The government needs to bring the hammer down on domestic terrorist groups instead of circumventing and pretending that they’re no threat. Their acknowledgment and current action on these terrorist groups will lead to a more civil nation.
By its most current definition, the FBI acknowledges domestic terrorism as “[v]iolent, criminal acts committed by individuals and/or groups to further ideological goals stemming from domestic influences, such as those of a political, religious, social, racial, or environmental nature.”
NPR reports that the political extremist group, the Proud Boys, was declared a terrorist group in Canada. In the report, Public Safety Canada describes the group as “a neo-fascist organization that engages in political violence.”
Yet, America hasn’t even batted an eye at this group.
When looking at a list of all the domestic terrorist groups, Proud Boys isn’t on the list. Instead, you’ll find The Animal Liberation Front, The Army of God, Ku Klux Klan and many others. The latest addition of a domestic terrorist group that was deemed a serious threat was back in the early 2000s.
If the description of the Proud Boys fits well within the FBI’s definition of terrorism, why are they not labeled a terrorist group by the United States?
The U.S. still hasn’t taken real action against groups like the Proud Boys due to tumultuous political conflict and their focus on overseas terrorist organizations. The Proud Boys have been around since 2016 and have been wreaking havoc since then, along with groups like ANTIFA where a strong history of clashing has taken place between them. A classic tale of right extremists against left extremists—-a present issue America has been too tolerant of.
Although Canada declared Proud Boys, and other organizations like it, a terrorist group, they seem to be handling the situation carelessly.
A New York Times report says that “Officials stressed that the designations were unlikely to lead to arrests in the near term.” America should take this chance to show the rest of the world how we handle domestic terrorism by cracking down and sentencing these groups to avoid events like the capital riot.
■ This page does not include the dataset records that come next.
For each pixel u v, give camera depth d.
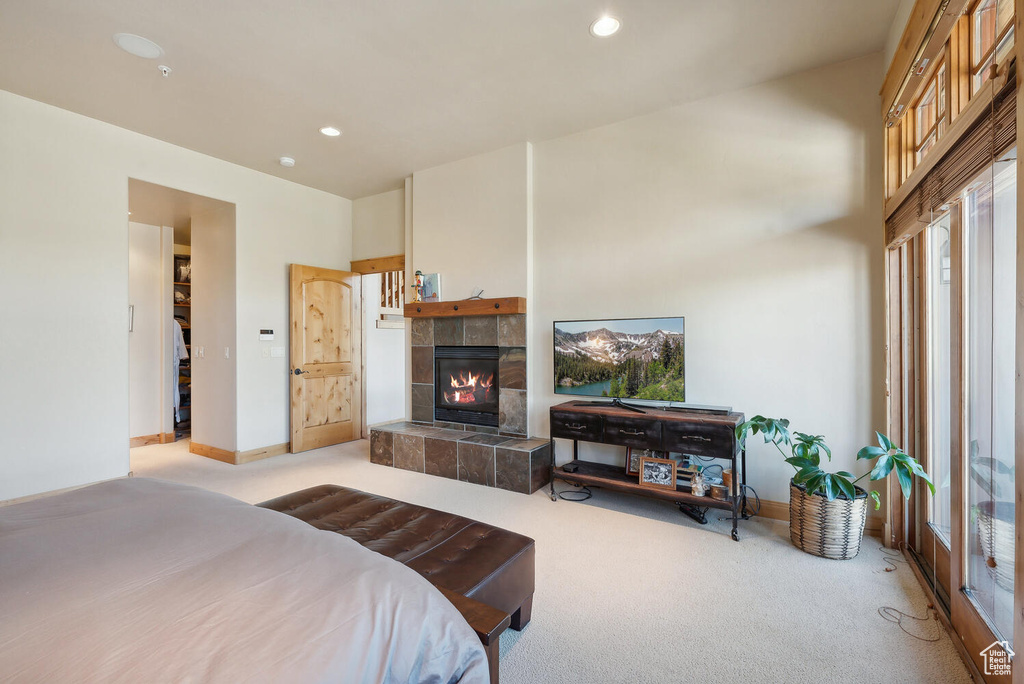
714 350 3.35
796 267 3.09
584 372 3.78
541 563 2.53
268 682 0.83
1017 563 1.21
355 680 0.92
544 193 4.11
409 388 4.95
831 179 2.99
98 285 3.64
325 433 5.35
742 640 1.88
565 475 3.49
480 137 4.02
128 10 2.42
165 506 1.59
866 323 2.90
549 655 1.79
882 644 1.84
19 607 1.00
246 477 4.11
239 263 4.62
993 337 1.59
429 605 1.15
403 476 4.15
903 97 2.38
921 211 2.12
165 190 4.14
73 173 3.52
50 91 3.23
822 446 2.76
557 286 4.04
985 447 1.67
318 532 1.45
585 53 2.84
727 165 3.32
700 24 2.58
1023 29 1.16
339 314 5.50
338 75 3.06
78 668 0.83
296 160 4.51
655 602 2.15
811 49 2.82
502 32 2.64
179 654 0.87
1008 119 1.28
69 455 3.49
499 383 4.27
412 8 2.43
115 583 1.10
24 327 3.30
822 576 2.38
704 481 3.15
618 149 3.74
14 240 3.26
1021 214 1.17
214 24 2.54
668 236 3.53
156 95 3.29
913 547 2.57
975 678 1.61
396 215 5.37
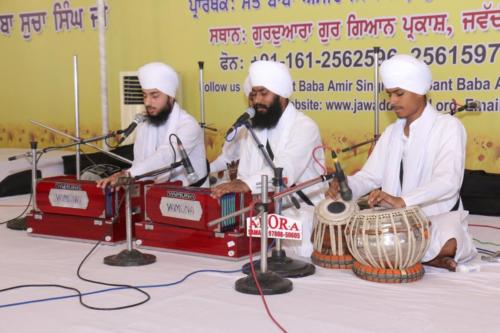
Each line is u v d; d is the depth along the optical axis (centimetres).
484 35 585
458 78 600
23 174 670
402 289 317
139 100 742
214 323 273
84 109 820
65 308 296
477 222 508
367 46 638
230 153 496
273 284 314
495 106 586
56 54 833
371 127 643
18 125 876
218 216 377
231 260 376
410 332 260
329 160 666
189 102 748
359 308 289
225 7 713
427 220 333
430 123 379
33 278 346
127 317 282
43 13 835
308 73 671
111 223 416
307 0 665
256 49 701
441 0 600
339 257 357
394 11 621
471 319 275
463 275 341
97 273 353
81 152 687
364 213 335
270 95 411
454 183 360
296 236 316
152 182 437
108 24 785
If America doesn’t act now, we’ll have to ask ourselves how many more events like the capital riot will have to happen for our government to action?
By terminating these domestic terrorist groups, there will be less civil unrest. People will have more faith in the government actually protecting and serving the people’s well-being.
Of course, some may argue that labeling third wing political groups domestic terrorists may set a dangerous precedent for the U.S. to deem any political group as a national threat.
To that, I propose moderation and accountability. By keeping our government accountable for their actions, in this context labeling certain groups domestic terrorists, we can moderate the extent of their power to label such groups national threats. We, the people, will work in tandem with our government in the interest of protecting the nation.
CBC reports, “Every two years the government undergoes a statutory review of the Criminal Code list of terrorist entities to confirm whether those listed continue to meet the legal threshold for listing.” This is something the U.S. should consider implementing to monitor possible and current foreign and domestic threats on a more consistent basis.
We’ve beat around the bush too long; enough people have died, enough damage has been done, our unity has fragmented. Now is time for our government and the new administration to take action and restore the nation built upon unity and justice.
Alex Hernandez-Zavala is a first-year student at UC Davis, double majoring in Psychology and Sociology. He was born in the Central Valley and raised in Salinas, California.